Task directions -
Copy the listing below line for line, keeping every character as it appears.

Start of Extracted entries

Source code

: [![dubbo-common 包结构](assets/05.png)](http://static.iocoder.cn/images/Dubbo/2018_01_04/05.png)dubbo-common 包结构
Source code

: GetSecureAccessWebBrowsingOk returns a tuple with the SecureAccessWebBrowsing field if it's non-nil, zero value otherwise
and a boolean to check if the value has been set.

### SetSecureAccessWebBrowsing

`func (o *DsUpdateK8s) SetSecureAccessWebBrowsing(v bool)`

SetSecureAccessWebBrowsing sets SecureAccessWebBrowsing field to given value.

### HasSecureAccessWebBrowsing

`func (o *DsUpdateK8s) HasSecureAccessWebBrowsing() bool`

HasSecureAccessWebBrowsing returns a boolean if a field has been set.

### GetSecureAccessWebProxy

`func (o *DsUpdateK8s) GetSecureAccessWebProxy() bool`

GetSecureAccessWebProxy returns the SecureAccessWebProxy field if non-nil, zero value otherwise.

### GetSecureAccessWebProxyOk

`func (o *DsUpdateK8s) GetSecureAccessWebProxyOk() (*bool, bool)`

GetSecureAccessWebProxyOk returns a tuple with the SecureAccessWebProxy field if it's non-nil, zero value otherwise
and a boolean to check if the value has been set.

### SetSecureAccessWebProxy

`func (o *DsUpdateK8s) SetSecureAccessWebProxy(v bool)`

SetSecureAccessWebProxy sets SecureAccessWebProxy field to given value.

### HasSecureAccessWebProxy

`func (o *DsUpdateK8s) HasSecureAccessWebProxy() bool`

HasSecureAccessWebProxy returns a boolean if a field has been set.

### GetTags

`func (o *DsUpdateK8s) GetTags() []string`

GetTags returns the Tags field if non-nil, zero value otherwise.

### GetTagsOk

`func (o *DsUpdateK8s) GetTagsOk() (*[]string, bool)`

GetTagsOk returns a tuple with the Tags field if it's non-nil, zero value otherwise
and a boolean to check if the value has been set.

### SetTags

End of Extracted entries

Answer section -
Source code

: [![dubbo-common 包结构](assets/05.png)](http://static.iocoder.cn/images/Dubbo/2018_01_04/05.png)dubbo-common 包结构
Source code

: GetSecureAccessWebBrowsingOk returns a tuple with the SecureAccessWebBrowsing field if it's non-nil, zero value otherwise
and a boolean to check if the value has been set.

### SetSecureAccessWebBrowsing

`func (o *DsUpdateK8s) SetSecureAccessWebBrowsing(v bool)`

SetSecureAccessWebBrowsing sets SecureAccessWebBrowsing field to given value.

### HasSecureAccessWebBrowsing

`func (o *DsUpdateK8s) HasSecureAccessWebBrowsing() bool`

HasSecureAccessWebBrowsing returns a boolean if a field has been set.

### GetSecureAccessWebProxy

`func (o *DsUpdateK8s) GetSecureAccessWebProxy() bool`

GetSecureAccessWebProxy returns the SecureAccessWebProxy field if non-nil, zero value otherwise.

### GetSecureAccessWebProxyOk

`func (o *DsUpdateK8s) GetSecureAccessWebProxyOk() (*bool, bool)`

GetSecureAccessWebProxyOk returns a tuple with the SecureAccessWebProxy field if it's non-nil, zero value otherwise
and a boolean to check if the value has been set.

### SetSecureAccessWebProxy

`func (o *DsUpdateK8s) SetSecureAccessWebProxy(v bool)`

SetSecureAccessWebProxy sets SecureAccessWebProxy field to given value.

### HasSecureAccessWebProxy

`func (o *DsUpdateK8s) HasSecureAccessWebProxy() bool`

HasSecureAccessWebProxy returns a boolean if a field has been set.

### GetTags

`func (o *DsUpdateK8s) GetTags() []string`

GetTags returns the Tags field if non-nil, zero value otherwise.

### GetTagsOk

`func (o *DsUpdateK8s) GetTagsOk() (*[]string, bool)`

GetTagsOk returns a tuple with the Tags field if it's non-nil, zero value otherwise
and a boolean to check if the value has been set.

### SetTags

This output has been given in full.